### RECORDS

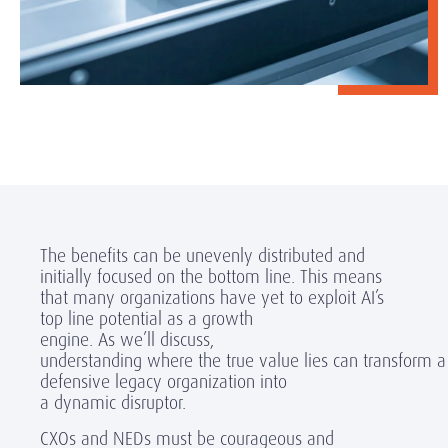
The benefits can be unevenly distributed
and
initially
focused on the bottom line. This means
that many
organizations have yet to exploit
AI’s
top line potential
as a growth
engine
. As we’ll discuss,
understanding where the true value lies can transform a
defensive legacy organization into
a dynamic disruptor.
CXOs and NEDs must be courageous and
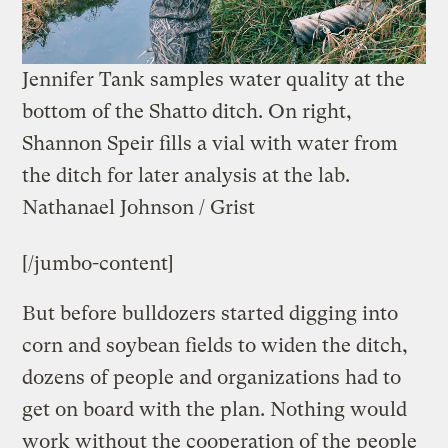
Jennifer Tank samples water quality at the
bottom of the Shatto ditch. On right,
Shannon Speir fills a vial with water from
the ditch for later analysis at the lab.
Nathanael Johnson / Grist
[/jumbo-content]
But before bulldozers started digging into
corn and soybean fields to widen the ditch,
dozens of people and organizations had to
get on board with the plan. Nothing would
work without the cooperation of the people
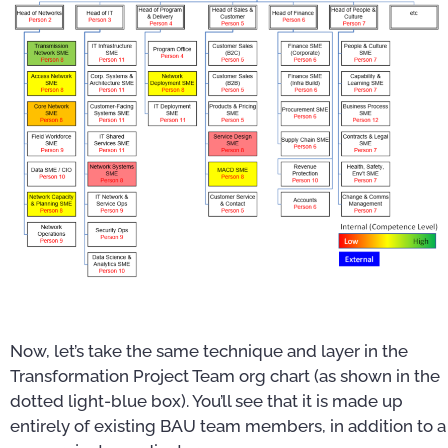
Now, let’s take the same technique and layer in the
Transformation Project Team org chart (as shown in the
dotted light-blue box). You’ll see that it is made up
entirely of existing BAU team members, in addition to a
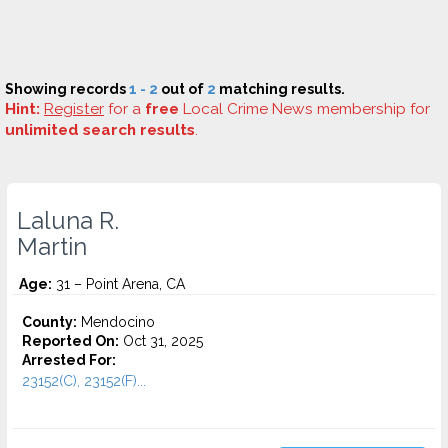
Showing records
1 - 2
out of
2
matching results.
Hint:
Register
for a
free
Local Crime News membership for
unlimited search results
.
Laluna R.
Martin
Age:
31 – Point Arena, CA
County:
Mendocino
Reported On:
Oct 31, 2025
Arrested For:
23152(C), 23152(F)...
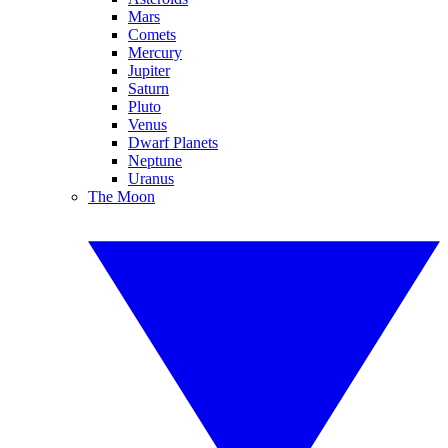
Mars
Comets
Mercury
Jupiter
Saturn
Pluto
Venus
Dwarf Planets
Neptune
Uranus
The Moon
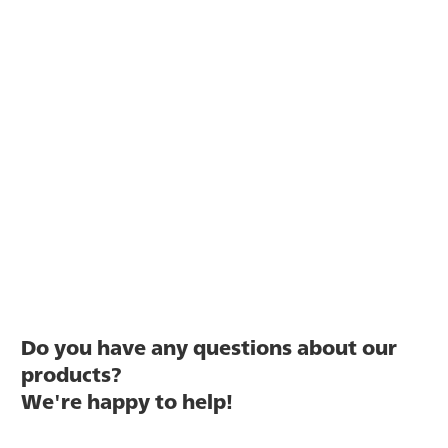
Do you have any questions about our
products?
We're happy to help!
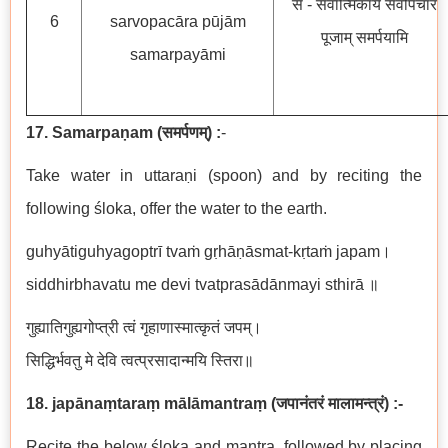
सँ - सर्वात्मिकायै सर्वोपचार
6
sarvopacāra pūjām
पूजाम् समर्पयामि
samarpayāmi
17. Samarpaṇam
(
समर्पणम्
) :
-
Take water in uttaraṇi (spoon) and by reciting the
following
ś
loka, offer the water to the earth.
guhyātiguhyagoptrī tvaṁ gṛhāṇāsmat-kṛtaṁ japam।
siddhirbhavatu me devi tvatprasādānmayi sthirā ॥
गुह्यातिगुह्यगोप्त्री
त्वं गृहाणास्मात्कृतं जपम्।
सिद्धिर्भवतु मे देवि त्वत्प्रसादान्मयि स्तिरा॥
18. japānaṃtaraṃ mālāmantraṃ
(
जपानंतरं मालामन्त्रं
)
:-
Recite the below śloka and mantra, followed by placing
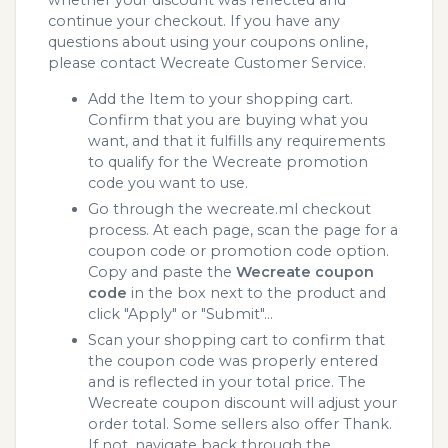
whether your discount was reflected and
continue your checkout. If you have any
questions about using your coupons online,
please contact Wecreate Customer Service.
Add the Item to your shopping cart.
Confirm that you are buying what you
want, and that it fulfills any requirements
to qualify for the Wecreate promotion
code you want to use.
Go through the wecreate.ml checkout
process. At each page, scan the page for a
coupon code or promotion code option.
Copy and paste the
Wecreate coupon
code
in the box next to the product and
click "Apply" or "Submit"...
Scan your shopping cart to confirm that
the coupon code was properly entered
and is reflected in your total price. The
Wecreate coupon discount will adjust your
order total. Some sellers also offer Thank.
If not, navigate back through the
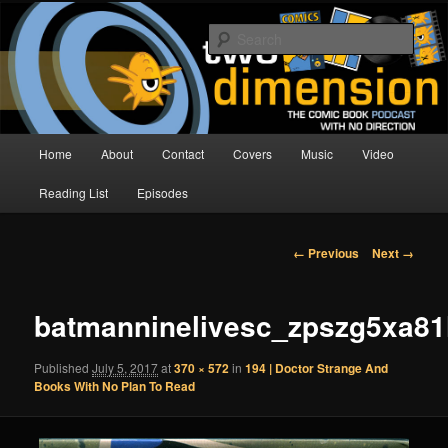
Skip
The Comic Book Podcast With No Direction
to
Sear
primary
content
Two Dimension | Comic Book
Podcast
Main
Home
About
Contact
Covers
Music
Video
menu
Reading List
Episodes
Image
← Previous
Next →
navigation
batmanninelivesc_zpszg5xa81
Published
July 5, 2017
at
370 × 572
in
194 | Doctor Strange And
Books With No Plan To Read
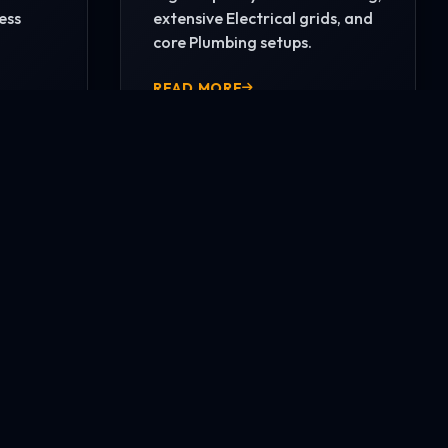
ess
extensive Electrical grids, and
core Plumbing setups.
READ MORE
CONTACT US NOW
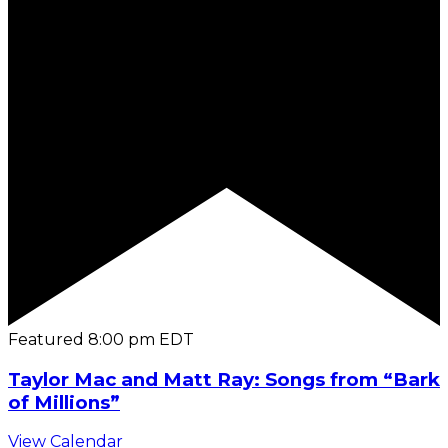
Featured
8:00 pm
EDT
Taylor Mac and Matt Ray: Songs from “Bark
of Millions”
View Calendar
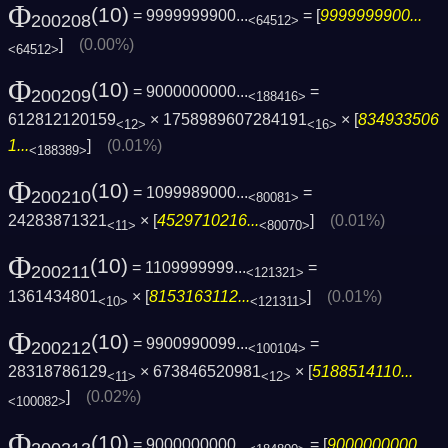
Φ
(10)
= 9999999900...
= [
9999999900...
200208
<64512>
]
(0.00%)
<64512>
Φ
(10)
= 9000000000...
=
200209
<188416>
612812120159
× 1758989607284191
× [
834933506
<12>
<16>
1...
]
(0.01%)
<188389>
Φ
(10)
= 1099989000...
=
200210
<80081>
24283871321
× [
4529710216...
]
(0.01%)
<11>
<80070>
Φ
(10)
= 1109999999...
=
200211
<121321>
1361434801
× [
8153163112...
]
(0.01%)
<10>
<121311>
Φ
(10)
= 9900990099...
=
200212
<100104>
28318786129
× 673846520981
× [
5188514110...
<11>
<12>
]
(0.02%)
<100082>
Φ
(10)
= 9000000000...
= [
9000000000...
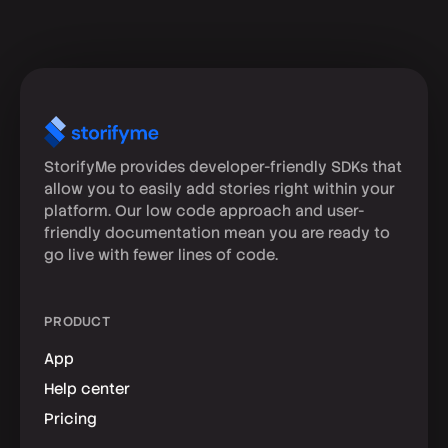
StorifyMe provides developer-friendly SDKs that
allow you to easily add stories right within your
platform. Our low code approach and user-
friendly documentation mean you are ready to
go live with fewer lines of code.
PRODUCT
App
Help center
Pricing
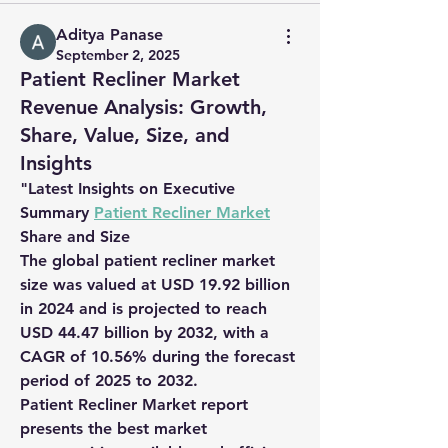
Aditya Panase
September 2, 2025
Patient Recliner Market
Revenue Analysis: Growth,
Share, Value, Size, and
Insights
"
Latest Insights on Executive 
Summary 
Patient Recliner Market
Share and Size
The global patient recliner market 
size was valued at USD 19.92 billion 
in 2024 and is projected to reach 
USD 44.47 billion by 2032, with a 
CAGR of 10.56% during the forecast 
period of 2025 to 2032.
Patient Recliner Market report 
presents the best market 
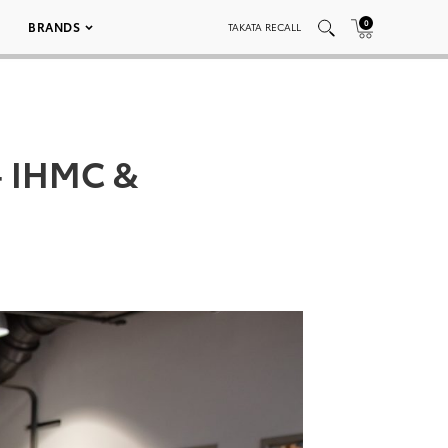
0
BRANDS
TAKATA RECALL
– IHMC &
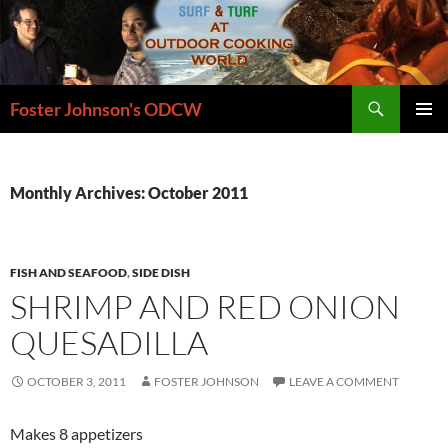
Skip
to
content
Search
Foster Johnson's ODCW
PRIMAR
MENU
Monthly Archives: October 2011
FISH AND SEAFOOD
,
SIDE DISH
SHRIMP AND RED ONION
QUESADILLA
OCTOBER 3, 2011
FOSTER JOHNSON
LEAVE A COMMENT
Makes 8 appetizers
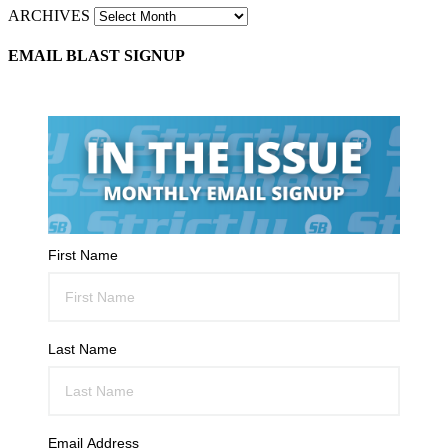
ARCHIVES
EMAIL BLAST SIGNUP
First Name
Last Name
Email Address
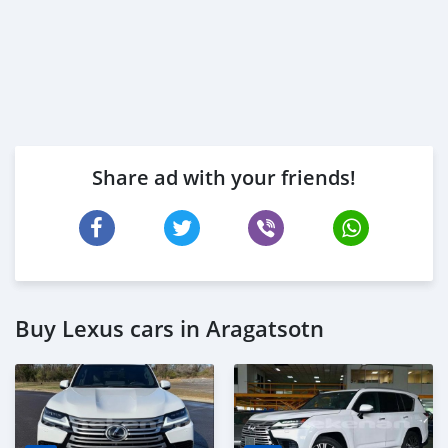
Share ad with your friends!
Buy Lexus cars in Aragatsotn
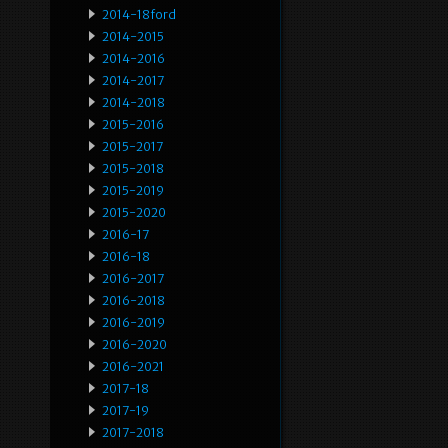
2014-18ford
2014-2015
2014-2016
2014-2017
2014-2018
2015-2016
2015-2017
2015-2018
2015-2019
2015-2020
2016-17
2016-18
2016-2017
2016-2018
2016-2019
2016-2020
2016-2021
2017-18
2017-19
2017-2018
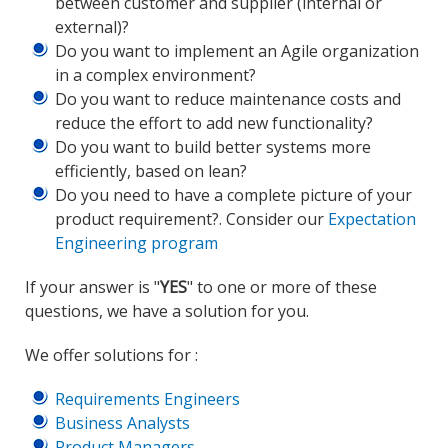
between customer and supplier (internal or
external)?
Do you want to implement an Agile organization
in a complex environment?
Do you want to reduce maintenance costs and
reduce the effort to add new functionality?
Do you want to build better systems more
efficiently, based on lean?
Do you need to have a complete picture of your
product requirement?. Consider our
Expectation
Engineering program
If your answer is "
YES
" to one or more of these
questions, we have a solution for you.
We offer solutions for :
Requirements Engineers
Business Analysts
Product Managers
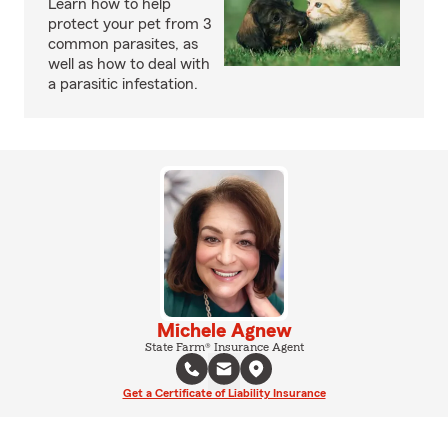
Learn how to help
protect your pet from 3
common parasites, as
well as how to deal with
a parasitic infestation.
Michele Agnew
State Farm® Insurance Agent
Get a Certificate of Liability Insurance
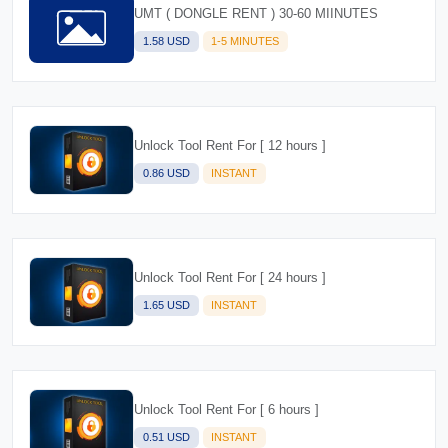
UMT ( DONGLE RENT ) 30-60 MIINUTES
1.58 USD
1-5 MINUTES
Unlock Tool Rent For [ 12 hours ]
0.86 USD
INSTANT
Unlock Tool Rent For [ 24 hours ]
1.65 USD
INSTANT
Unlock Tool Rent For [ 6 hours ]
0.51 USD
INSTANT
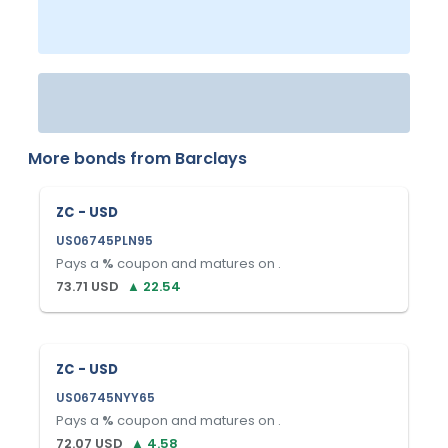
More bonds from
Barclays
ZC - USD
US06745PLN95
Pays a
%
coupon and matures on
.
73.71
USD
▲
22.54
ZC - USD
US06745NYY65
Pays a
%
coupon and matures on
.
72.07
USD
▲
4.58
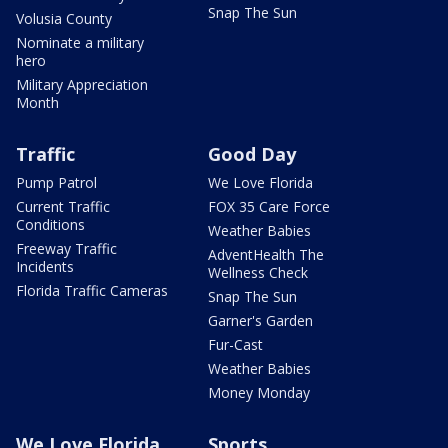
Snap The Sun
Volusia County
Nominate a military
hero
Military Appreciation
Month
Traffic
Good Day
Pump Patrol
We Love Florida
Current Traffic
FOX 35 Care Force
Conditions
Weather Babies
Freeway Traffic
AdventHealth The
Incidents
Wellness Check
Florida Traffic Cameras
Snap The Sun
Garner's Garden
Fur-Cast
Weather Babies
Money Monday
We Love Florida
Sports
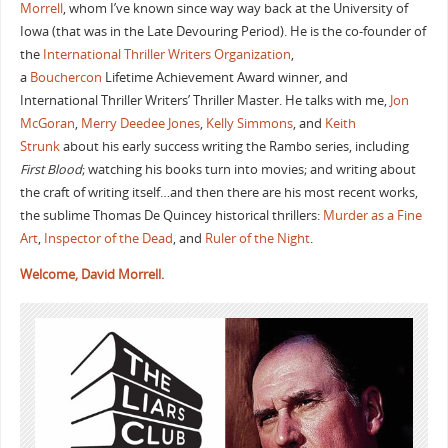
Morrell
, whom I’ve known since way way back at the University of
Iowa (that was in the Late Devouring Period). He is the co-founder of
the
International Thriller Writers Organization
,
a
Bouchercon
Lifetime Achievement Award winner, and
International Thriller Writers’ Thriller Master. He talks with me,
Jon
McGoran
,
Merry Deedee Jones
,
Kelly Simmons
, and
Keith
Strunk
about his early success writing the Rambo series, including
First Blood
; watching his books turn into movies; and writing about
the craft of writing itself…and then there are his most recent works,
the sublime Thomas De Quincey historical thrillers:
Murder as a Fine
Art
,
Inspector of the Dead
, and
Ruler of the Night
.
Welcome, David Morrell.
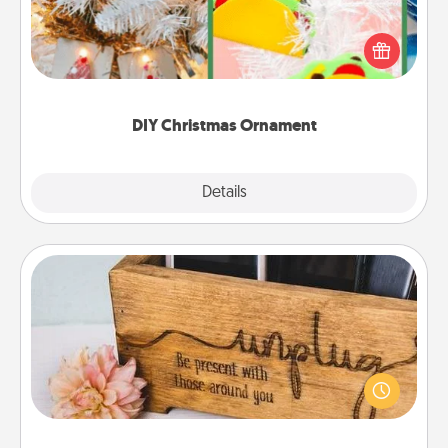
For the Christmas lovers in your life, receiving a
homemade tree ornament could mean the world.
Here's a list of 75 DIY Christmas ornaments to get
you started.
DIY Christmas Ornament
Explore
Details
Close
Unplug Box
This Unplug Box makes a great gift for those who
love Quality Time with others.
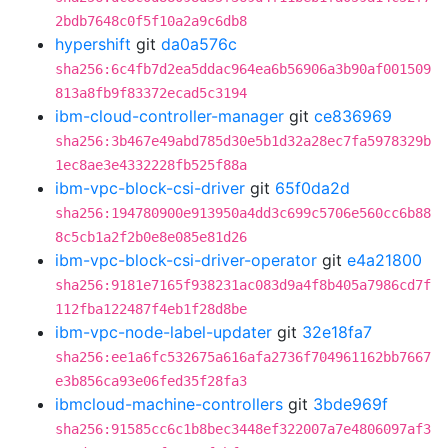
2bdb7648c0f5f10a2a9c6db8
hypershift
git
da0a576c
sha256:6c4fb7d2ea5ddac964ea6b56906a3b90af001509
813a8fb9f83372ecad5c3194
ibm-cloud-controller-manager
git
ce836969
sha256:3b467e49abd785d30e5b1d32a28ec7fa5978329b
1ec8ae3e4332228fb525f88a
ibm-vpc-block-csi-driver
git
65f0da2d
sha256:194780900e913950a4dd3c699c5706e560cc6b88
8c5cb1a2f2b0e8e085e81d26
ibm-vpc-block-csi-driver-operator
git
e4a21800
sha256:9181e7165f938231ac083d9a4f8b405a7986cd7f
112fba122487f4eb1f28d8be
ibm-vpc-node-label-updater
git
32e18fa7
sha256:ee1a6fc532675a616afa2736f704961162bb7667
e3b856ca93e06fed35f28fa3
ibmcloud-machine-controllers
git
3bde969f
sha256:91585cc6c1b8bec3448ef322007a7e4806097af3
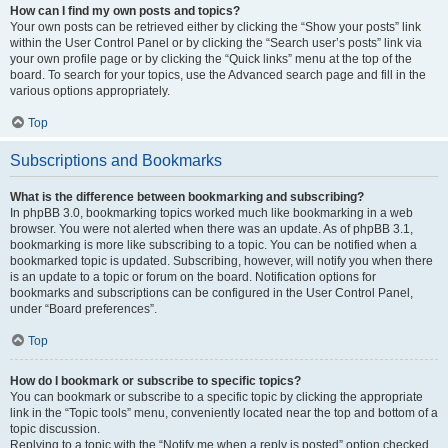
How can I find my own posts and topics?
Your own posts can be retrieved either by clicking the “Show your posts” link
within the User Control Panel or by clicking the “Search user’s posts” link via
your own profile page or by clicking the “Quick links” menu at the top of the
board. To search for your topics, use the Advanced search page and fill in the
various options appropriately.
Top
Subscriptions and Bookmarks
What is the difference between bookmarking and subscribing?
In phpBB 3.0, bookmarking topics worked much like bookmarking in a web
browser. You were not alerted when there was an update. As of phpBB 3.1,
bookmarking is more like subscribing to a topic. You can be notified when a
bookmarked topic is updated. Subscribing, however, will notify you when there
is an update to a topic or forum on the board. Notification options for
bookmarks and subscriptions can be configured in the User Control Panel,
under “Board preferences”.
Top
How do I bookmark or subscribe to specific topics?
You can bookmark or subscribe to a specific topic by clicking the appropriate
link in the “Topic tools” menu, conveniently located near the top and bottom of a
topic discussion.
Replying to a topic with the “Notify me when a reply is posted” option checked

### WORK INSTRUCTION
Write out exactly the lines of the material above, starting with the first and finishing with the line that contains "Add the Item to your shopping cart.", without pictures.

### RESPONSE AREA
The benefits can be unevenly distributed
and
initially
focused on the bottom line. This means
that many
organizations have yet to exploit
AI’s
top line potential
as a growth
engine
. As we’ll discuss,
understanding where the true value lies can transform a
defensive legacy organization into
a dynamic disruptor.
CXOs and NEDs must be courageous and
Jennifer Tank samples water quality at the
bottom of the Shatto ditch. On right,
Shannon Speir fills a vial with water from
the ditch for later analysis at the lab.
Nathanael Johnson / Grist
[/jumbo-content]
But before bulldozers started digging into
corn and soybean fields to widen the ditch,
dozens of people and organizations had to
get on board with the plan. Nothing would
work without the cooperation of the people
Now, let’s take the same technique and layer in the
Transformation Project Team org chart (as shown in the
dotted light-blue box). You’ll see that it is made up
entirely of existing BAU team members, in addition to a
Showing records
1 - 2
out of
2
matching results.
Hint:
Register
for a
free
Local Crime News membership for
unlimited search results
.
Laluna R.
Martin
Age:
31 – Point Arena, CA
County:
Mendocino
Reported On:
Oct 31, 2025
Arrested For:
23152(C), 23152(F)...
Mars
Comets
Mercury
Jupiter
Saturn
Pluto
Venus
Dwarf Planets
Neptune
Uranus
The Moon
Do you have any questions about our
products?
We're happy to help!
सँ - सर्वात्मिकायै सर्वोपचार
6
sarvopacāra pūjām
पूजाम् समर्पयामि
samarpayāmi
17. Samarpaṇam
(
समर्पणम्
) :
-
Take water in uttaraṇi (spoon) and by reciting the
following
ś
loka, offer the water to the earth.
guhyātiguhyagoptrī tvaṁ gṛhāṇāsmat-kṛtaṁ japam।
siddhirbhavatu me devi tvatprasādānmayi sthirā ॥
गुह्यातिगुह्यगोप्त्री
त्वं गृहाणास्मात्कृतं जपम्।
सिद्धिर्भवतु मे देवि त्वत्प्रसादान्मयि स्तिरा॥
18. japānaṃtaraṃ mālāmantraṃ
(
जपानंतरं मालामन्त्रं
)
:-
Recite the below śloka and mantra, followed by placing
whether your discount was reflected and
continue your checkout. If you have any
questions about using your coupons online,
please contact Wecreate Customer Service.
Add the Item to your shopping cart.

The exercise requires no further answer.